The taxpayer had been assessed to pay income tax, with interest, in the aggregate amount of R18 192 295.36 by May 2014 in respect of the 2005 to 2011 tax years. The taxpayer objected to the assessments and alleged that the amounts in question constituted donations or dividends in respect of which he declared he could not be assessed to tax. The taxpayer addressed four requests for a compromise to SARS. The taxpayer and SARS finally concluded a compromise agreement on 21 May 2014. By 1 December 2014, the taxpayer had paid the amount stipulated in the compromise agreement and therefore complied fully with his payment obligations in terms of the compromise agreement.
However, on 13 March 2015, SARS contended that it was no longer bound by the compromise agreement as the taxpayer had not, as was required by the compromise agreement, made full, verifiable and complete disclosure of all material facts nor kept his tax affairs current.

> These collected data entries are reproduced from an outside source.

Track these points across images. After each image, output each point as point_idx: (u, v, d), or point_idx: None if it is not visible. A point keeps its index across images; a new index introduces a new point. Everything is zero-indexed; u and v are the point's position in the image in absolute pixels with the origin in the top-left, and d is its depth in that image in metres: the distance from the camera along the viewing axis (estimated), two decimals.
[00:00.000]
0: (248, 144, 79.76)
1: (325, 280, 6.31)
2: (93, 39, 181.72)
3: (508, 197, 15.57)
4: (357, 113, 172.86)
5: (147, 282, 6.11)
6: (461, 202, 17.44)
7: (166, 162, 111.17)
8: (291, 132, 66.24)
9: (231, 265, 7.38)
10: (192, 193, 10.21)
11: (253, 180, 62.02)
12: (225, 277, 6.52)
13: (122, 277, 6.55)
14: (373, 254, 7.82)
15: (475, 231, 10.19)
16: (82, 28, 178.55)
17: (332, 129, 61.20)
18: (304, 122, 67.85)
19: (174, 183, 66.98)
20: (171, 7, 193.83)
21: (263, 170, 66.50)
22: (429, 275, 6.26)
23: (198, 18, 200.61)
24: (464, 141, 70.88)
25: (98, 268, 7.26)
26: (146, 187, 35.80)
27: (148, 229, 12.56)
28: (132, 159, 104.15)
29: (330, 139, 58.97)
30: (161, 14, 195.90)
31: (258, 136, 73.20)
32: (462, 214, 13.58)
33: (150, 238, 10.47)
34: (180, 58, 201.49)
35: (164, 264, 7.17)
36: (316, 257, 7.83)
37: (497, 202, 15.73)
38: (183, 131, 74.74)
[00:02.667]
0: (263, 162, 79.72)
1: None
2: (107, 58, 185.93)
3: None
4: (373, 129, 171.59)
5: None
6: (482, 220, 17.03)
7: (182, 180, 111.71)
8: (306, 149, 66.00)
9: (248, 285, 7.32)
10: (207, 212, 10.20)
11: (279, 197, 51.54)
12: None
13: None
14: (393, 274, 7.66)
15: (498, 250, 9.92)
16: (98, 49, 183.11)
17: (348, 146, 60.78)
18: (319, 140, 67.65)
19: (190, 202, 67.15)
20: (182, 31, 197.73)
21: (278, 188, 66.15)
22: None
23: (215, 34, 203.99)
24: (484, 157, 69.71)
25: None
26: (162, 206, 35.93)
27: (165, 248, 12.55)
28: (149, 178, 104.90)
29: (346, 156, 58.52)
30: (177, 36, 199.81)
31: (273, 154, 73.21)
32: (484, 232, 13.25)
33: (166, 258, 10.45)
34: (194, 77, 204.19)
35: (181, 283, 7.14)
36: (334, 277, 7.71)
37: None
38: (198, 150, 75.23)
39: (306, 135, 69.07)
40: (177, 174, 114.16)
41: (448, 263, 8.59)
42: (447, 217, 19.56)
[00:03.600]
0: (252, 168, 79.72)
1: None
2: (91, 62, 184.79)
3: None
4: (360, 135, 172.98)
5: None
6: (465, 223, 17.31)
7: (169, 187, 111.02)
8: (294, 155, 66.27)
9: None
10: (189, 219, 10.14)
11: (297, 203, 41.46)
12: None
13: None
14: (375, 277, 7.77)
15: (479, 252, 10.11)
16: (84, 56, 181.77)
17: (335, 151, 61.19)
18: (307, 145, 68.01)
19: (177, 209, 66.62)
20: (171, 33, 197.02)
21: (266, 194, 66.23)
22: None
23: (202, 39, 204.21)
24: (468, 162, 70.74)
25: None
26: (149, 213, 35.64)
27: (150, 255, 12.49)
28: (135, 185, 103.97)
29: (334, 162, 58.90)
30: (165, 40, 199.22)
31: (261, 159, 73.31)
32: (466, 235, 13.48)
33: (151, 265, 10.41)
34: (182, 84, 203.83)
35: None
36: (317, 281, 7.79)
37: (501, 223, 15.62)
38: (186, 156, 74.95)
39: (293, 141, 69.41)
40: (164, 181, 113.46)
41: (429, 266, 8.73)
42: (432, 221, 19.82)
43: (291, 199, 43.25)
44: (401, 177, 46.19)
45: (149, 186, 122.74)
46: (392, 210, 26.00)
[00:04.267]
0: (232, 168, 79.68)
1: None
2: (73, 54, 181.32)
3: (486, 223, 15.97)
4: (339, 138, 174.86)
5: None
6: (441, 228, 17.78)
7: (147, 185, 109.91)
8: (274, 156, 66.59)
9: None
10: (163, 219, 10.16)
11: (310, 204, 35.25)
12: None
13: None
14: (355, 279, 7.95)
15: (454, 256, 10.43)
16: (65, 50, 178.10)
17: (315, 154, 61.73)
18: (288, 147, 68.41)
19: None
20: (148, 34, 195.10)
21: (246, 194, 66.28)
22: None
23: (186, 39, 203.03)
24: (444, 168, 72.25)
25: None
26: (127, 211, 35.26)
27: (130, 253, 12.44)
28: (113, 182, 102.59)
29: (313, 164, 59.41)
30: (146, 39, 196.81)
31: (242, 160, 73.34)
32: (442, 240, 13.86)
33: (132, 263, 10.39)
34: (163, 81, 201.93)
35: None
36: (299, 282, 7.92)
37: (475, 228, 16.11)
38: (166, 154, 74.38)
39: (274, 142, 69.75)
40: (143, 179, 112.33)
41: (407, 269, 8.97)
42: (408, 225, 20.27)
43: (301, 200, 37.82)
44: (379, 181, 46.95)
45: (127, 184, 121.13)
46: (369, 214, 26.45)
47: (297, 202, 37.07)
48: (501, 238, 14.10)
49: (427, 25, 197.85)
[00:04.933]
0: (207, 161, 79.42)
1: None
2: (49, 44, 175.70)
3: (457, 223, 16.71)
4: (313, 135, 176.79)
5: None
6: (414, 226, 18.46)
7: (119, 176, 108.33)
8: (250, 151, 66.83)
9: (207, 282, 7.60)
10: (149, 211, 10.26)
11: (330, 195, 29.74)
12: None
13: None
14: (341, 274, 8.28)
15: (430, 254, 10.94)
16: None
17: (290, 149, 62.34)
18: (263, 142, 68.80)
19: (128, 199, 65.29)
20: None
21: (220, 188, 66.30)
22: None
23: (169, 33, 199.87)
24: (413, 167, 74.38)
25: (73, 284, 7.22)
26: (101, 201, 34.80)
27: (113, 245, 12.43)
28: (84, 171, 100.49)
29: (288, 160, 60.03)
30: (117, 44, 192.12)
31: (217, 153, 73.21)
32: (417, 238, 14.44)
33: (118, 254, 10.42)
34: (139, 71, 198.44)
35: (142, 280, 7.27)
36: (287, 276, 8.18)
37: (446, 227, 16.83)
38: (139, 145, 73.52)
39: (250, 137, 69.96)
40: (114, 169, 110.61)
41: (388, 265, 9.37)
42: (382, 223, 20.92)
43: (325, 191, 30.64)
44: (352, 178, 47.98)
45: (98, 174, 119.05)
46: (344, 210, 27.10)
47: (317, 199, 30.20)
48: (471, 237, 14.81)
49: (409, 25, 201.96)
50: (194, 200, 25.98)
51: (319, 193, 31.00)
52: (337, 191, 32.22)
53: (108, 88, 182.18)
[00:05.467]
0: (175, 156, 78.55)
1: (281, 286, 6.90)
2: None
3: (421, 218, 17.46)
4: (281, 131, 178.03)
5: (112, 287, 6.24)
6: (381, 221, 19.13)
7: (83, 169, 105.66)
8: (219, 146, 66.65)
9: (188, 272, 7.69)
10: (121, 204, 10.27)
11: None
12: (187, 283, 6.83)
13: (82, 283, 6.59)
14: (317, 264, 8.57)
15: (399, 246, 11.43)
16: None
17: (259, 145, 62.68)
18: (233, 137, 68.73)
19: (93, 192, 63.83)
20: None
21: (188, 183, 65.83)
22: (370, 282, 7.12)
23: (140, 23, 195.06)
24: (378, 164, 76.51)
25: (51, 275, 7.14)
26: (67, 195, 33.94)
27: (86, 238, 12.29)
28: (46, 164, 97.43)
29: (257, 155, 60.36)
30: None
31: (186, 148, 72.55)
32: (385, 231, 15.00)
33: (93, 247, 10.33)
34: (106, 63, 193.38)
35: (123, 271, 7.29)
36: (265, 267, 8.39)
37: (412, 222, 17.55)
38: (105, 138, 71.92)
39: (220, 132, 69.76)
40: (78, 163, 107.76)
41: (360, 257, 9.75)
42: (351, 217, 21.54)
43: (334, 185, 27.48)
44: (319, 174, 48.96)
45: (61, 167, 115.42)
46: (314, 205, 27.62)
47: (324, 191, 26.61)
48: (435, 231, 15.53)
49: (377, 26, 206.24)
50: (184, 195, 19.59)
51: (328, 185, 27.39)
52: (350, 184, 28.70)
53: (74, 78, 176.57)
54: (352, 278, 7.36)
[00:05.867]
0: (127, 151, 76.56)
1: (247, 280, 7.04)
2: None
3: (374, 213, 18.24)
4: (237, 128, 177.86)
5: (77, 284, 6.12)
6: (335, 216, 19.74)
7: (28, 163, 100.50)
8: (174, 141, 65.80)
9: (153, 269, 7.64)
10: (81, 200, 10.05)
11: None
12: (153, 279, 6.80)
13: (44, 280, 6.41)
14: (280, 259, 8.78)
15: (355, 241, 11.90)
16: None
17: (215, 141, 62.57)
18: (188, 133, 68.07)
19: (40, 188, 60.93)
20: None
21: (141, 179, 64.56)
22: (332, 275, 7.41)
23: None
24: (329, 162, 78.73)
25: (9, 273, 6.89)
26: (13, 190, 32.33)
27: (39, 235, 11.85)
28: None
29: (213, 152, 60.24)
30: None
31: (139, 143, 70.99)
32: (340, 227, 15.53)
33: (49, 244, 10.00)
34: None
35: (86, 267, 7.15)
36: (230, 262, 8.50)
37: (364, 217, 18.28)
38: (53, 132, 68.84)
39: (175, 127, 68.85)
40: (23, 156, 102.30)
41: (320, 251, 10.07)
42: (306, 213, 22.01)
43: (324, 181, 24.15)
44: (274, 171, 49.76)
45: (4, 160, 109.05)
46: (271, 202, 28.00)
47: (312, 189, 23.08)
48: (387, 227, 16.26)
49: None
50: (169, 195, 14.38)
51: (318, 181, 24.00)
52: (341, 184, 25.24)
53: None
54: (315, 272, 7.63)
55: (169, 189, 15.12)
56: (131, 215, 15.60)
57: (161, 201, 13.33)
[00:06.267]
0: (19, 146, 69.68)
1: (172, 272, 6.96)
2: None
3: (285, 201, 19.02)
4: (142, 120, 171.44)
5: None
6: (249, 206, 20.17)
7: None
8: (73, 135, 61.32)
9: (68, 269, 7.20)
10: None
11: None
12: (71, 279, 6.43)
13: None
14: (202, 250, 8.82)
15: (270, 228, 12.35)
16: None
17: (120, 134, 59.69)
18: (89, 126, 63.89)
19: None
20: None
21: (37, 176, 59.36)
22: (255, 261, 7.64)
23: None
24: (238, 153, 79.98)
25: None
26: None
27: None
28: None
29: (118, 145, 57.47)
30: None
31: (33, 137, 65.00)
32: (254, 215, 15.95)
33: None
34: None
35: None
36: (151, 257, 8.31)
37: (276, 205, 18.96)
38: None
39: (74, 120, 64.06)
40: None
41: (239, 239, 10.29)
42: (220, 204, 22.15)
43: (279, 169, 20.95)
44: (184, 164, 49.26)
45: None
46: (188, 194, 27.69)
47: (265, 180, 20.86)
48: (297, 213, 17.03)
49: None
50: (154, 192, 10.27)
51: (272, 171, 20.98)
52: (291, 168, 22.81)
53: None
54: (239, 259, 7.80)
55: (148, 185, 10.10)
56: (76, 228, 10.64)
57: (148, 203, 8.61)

The court stated that the real dispute between the parties is how the dividends and donations received by the taxpayer should be classified. The court made the following observations regarding the applicable provisions in the Admin Act and their interpretation:
in terms of section 192, a compromise of a debt can only take place when the liability to pay the debt is not disputed by the debtor;
the effect of section 192 is that under a compromise, the taxpayer loses his right to object and appeal against an assessment, meaning that SARS cannot be allowed to enter into a compromise with a taxpayer only to later deny its validity based on unwarranted grounds;
SARS is obliged to secure the highest net income from a tax debt and to enter into compromises on an informed basis, which is why section 100(4) entitles senior SARS officials to require that an application for compromise be supplemented by further information;
in terms of section 200(4), once a senior SARS official and a debtor have signed a compromise agreement, SARS must give an undertaking that it will not pursue recovery of the balance of the tax debt;
only if any of the circumstances in section 205 are present will SARS not be bound to the compromise agreement; and
in order to determine whether a term is “material” to a compromise, one must assess whether it was a vital term, as decided in O’Connell v Flischman 1948 (4) SA 191 (T).

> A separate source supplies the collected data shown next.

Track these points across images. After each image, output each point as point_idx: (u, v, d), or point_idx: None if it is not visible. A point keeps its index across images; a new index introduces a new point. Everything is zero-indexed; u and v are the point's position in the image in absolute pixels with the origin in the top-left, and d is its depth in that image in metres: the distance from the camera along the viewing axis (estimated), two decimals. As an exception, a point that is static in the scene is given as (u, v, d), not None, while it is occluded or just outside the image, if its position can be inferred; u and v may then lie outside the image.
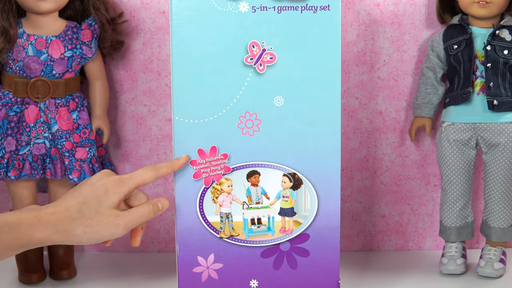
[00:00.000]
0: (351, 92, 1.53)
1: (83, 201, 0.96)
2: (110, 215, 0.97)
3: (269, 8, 1.10)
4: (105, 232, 0.97)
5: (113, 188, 0.98)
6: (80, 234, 0.96)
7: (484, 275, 1.40)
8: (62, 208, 0.96)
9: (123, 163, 1.54)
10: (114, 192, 0.98)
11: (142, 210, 1.00)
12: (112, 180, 0.98)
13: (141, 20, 1.50)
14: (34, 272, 1.40)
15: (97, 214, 0.96)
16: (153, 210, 1.02)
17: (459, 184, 1.43)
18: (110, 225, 0.96)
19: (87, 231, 0.96)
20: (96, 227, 0.96)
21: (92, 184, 0.98)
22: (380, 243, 1.58)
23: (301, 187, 1.15)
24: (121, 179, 0.99)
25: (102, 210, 0.96)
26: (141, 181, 1.01)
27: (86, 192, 0.97)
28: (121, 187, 0.98)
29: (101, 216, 0.96)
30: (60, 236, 0.95)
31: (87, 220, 0.96)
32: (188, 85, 1.11)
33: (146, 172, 1.02)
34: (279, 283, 1.16)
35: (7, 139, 1.37)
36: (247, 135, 1.13)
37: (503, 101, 1.38)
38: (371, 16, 1.50)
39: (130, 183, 1.00)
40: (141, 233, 1.06)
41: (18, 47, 1.36)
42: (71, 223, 0.95)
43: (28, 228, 0.94)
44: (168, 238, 1.57)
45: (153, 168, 1.04)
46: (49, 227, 0.95)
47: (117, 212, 0.97)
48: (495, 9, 1.39)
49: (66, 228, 0.95)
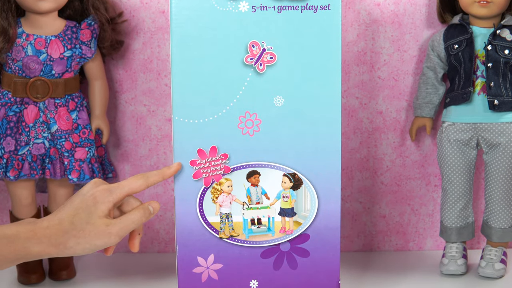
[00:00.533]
0: (351, 92, 1.52)
1: (74, 213, 0.98)
2: (101, 225, 0.98)
3: (269, 7, 1.10)
4: (98, 241, 0.98)
5: (102, 198, 0.99)
6: (73, 246, 0.98)
7: (485, 276, 1.40)
8: (56, 222, 0.98)
9: (122, 163, 1.54)
10: (103, 201, 0.99)
11: (133, 217, 1.01)
12: (101, 190, 1.00)
13: (140, 19, 1.50)
14: (33, 272, 1.40)
15: (88, 224, 0.98)
16: (144, 215, 1.03)
17: (459, 184, 1.42)
18: (102, 234, 0.98)
19: (80, 242, 0.98)
20: (88, 237, 0.98)
21: (82, 195, 1.00)
22: (381, 244, 1.58)
23: (301, 187, 1.14)
24: (109, 188, 1.01)
25: (93, 221, 0.98)
26: (130, 190, 1.02)
27: (76, 204, 0.99)
28: (110, 196, 1.00)
29: (92, 227, 0.98)
30: (55, 249, 0.98)
31: (79, 232, 0.97)
32: (188, 85, 1.11)
33: (135, 181, 1.03)
34: (279, 284, 1.16)
35: (6, 139, 1.36)
36: (247, 135, 1.12)
37: (503, 101, 1.38)
38: (371, 16, 1.50)
39: (119, 192, 1.01)
40: (138, 238, 1.07)
41: (18, 46, 1.35)
42: (64, 236, 0.97)
43: (25, 241, 0.97)
44: (168, 238, 1.57)
45: (143, 176, 1.04)
46: (44, 240, 0.97)
47: (108, 221, 0.99)
48: (496, 8, 1.38)
49: (61, 241, 0.97)
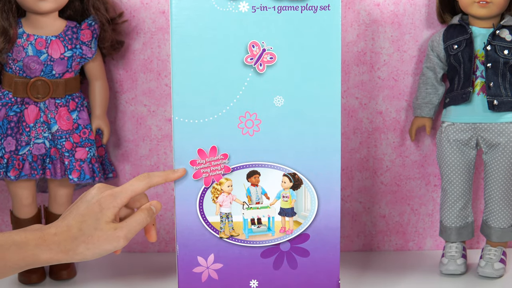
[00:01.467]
0: (351, 92, 1.53)
1: (82, 219, 1.00)
2: (109, 230, 1.00)
3: (269, 8, 1.10)
4: (108, 246, 1.00)
5: (107, 204, 1.01)
6: (83, 252, 0.99)
7: (485, 275, 1.40)
8: (64, 228, 1.00)
9: (123, 163, 1.54)
10: (109, 207, 1.01)
11: (138, 218, 1.03)
12: (105, 196, 1.01)
13: (141, 20, 1.50)
14: (34, 272, 1.40)
15: (96, 230, 1.00)
16: (148, 214, 1.05)
17: (459, 184, 1.42)
18: (111, 239, 1.00)
19: (89, 247, 0.99)
20: (98, 243, 1.00)
21: (87, 201, 1.02)
22: (380, 243, 1.58)
23: (301, 187, 1.15)
24: (113, 193, 1.02)
25: (101, 226, 1.00)
26: (133, 192, 1.04)
27: (82, 210, 1.01)
28: (114, 201, 1.01)
29: (100, 232, 1.00)
30: (65, 255, 0.99)
31: (88, 238, 0.99)
32: (188, 85, 1.11)
33: (137, 183, 1.05)
34: (279, 283, 1.16)
35: (7, 139, 1.37)
36: (247, 135, 1.13)
37: (503, 101, 1.38)
38: (371, 16, 1.50)
39: (123, 196, 1.02)
40: (154, 229, 1.09)
41: (18, 47, 1.36)
42: (74, 242, 0.99)
43: (34, 248, 0.98)
44: (168, 238, 1.57)
45: (146, 177, 1.06)
46: (53, 247, 0.99)
47: (115, 225, 1.01)
48: (495, 9, 1.39)
49: (70, 247, 0.99)
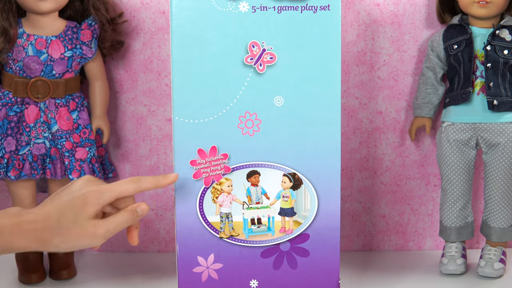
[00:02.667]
0: (351, 92, 1.53)
1: (62, 211, 0.97)
2: (88, 226, 0.98)
3: (269, 8, 1.10)
4: (83, 242, 0.98)
5: (92, 200, 0.98)
6: (58, 244, 0.97)
7: (484, 275, 1.40)
8: (42, 217, 0.97)
9: (123, 163, 1.54)
10: (93, 204, 0.98)
11: (119, 218, 1.00)
12: (91, 192, 0.99)
13: (141, 20, 1.50)
14: (34, 272, 1.40)
15: (75, 225, 0.97)
16: (131, 216, 1.01)
17: (459, 184, 1.42)
18: (88, 236, 0.98)
19: (65, 241, 0.97)
20: (74, 237, 0.97)
21: (71, 193, 0.99)
22: (380, 243, 1.58)
23: (301, 187, 1.15)
24: (100, 190, 0.99)
25: (80, 222, 0.97)
26: (120, 193, 1.01)
27: (65, 201, 0.98)
28: (100, 198, 0.99)
29: (79, 227, 0.97)
30: (39, 245, 0.97)
31: (65, 231, 0.97)
32: (188, 85, 1.11)
33: (126, 184, 1.01)
34: (279, 283, 1.16)
35: (7, 139, 1.37)
36: (247, 135, 1.13)
37: (503, 101, 1.38)
38: (371, 16, 1.50)
39: (108, 195, 1.00)
40: (136, 232, 1.06)
41: (18, 47, 1.36)
42: (50, 233, 0.97)
43: (9, 235, 0.96)
44: (168, 238, 1.57)
45: (136, 180, 1.02)
46: (29, 236, 0.96)
47: (95, 222, 0.98)
48: (495, 9, 1.39)
49: (46, 238, 0.97)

The court accepted SARS’ argument that the alleged non-disclosure regarding a certain property was intentional and that such fraud is material, but questioned why SARS had still entered into the compromise agreement even though it was aware of the taxpayer’s interest in the property.

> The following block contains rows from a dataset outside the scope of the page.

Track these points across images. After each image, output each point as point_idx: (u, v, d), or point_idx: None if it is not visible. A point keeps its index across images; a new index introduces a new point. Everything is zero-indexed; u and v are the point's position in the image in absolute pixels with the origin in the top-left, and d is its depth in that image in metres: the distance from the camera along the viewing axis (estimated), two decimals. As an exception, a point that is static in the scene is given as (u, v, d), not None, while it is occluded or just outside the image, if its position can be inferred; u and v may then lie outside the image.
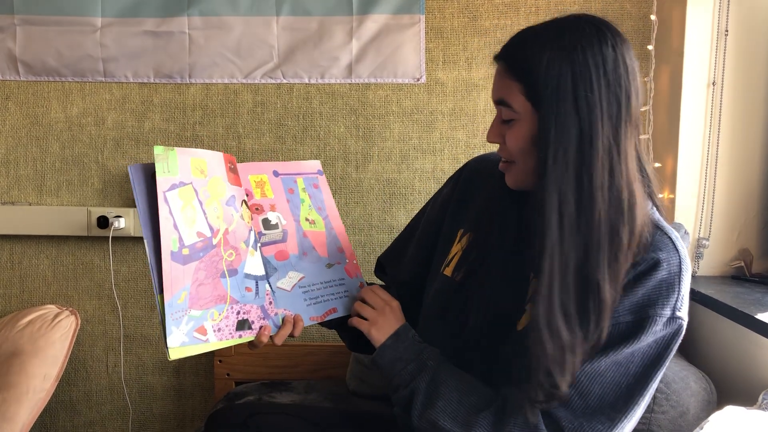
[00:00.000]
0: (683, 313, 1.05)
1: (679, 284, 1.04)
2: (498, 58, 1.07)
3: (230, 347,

The court held that, because of the factual disputes, the necessity for SARS to justify its argument regarding materiality by proving the facts that were attendant when the compromise agreement was entered into and because of the fact that one cannot decide the issue of fraud on affidavit, the matter should be referred to trial. The court indicated that it did not wish to express an opinion on which interpretation of section 205 is correct.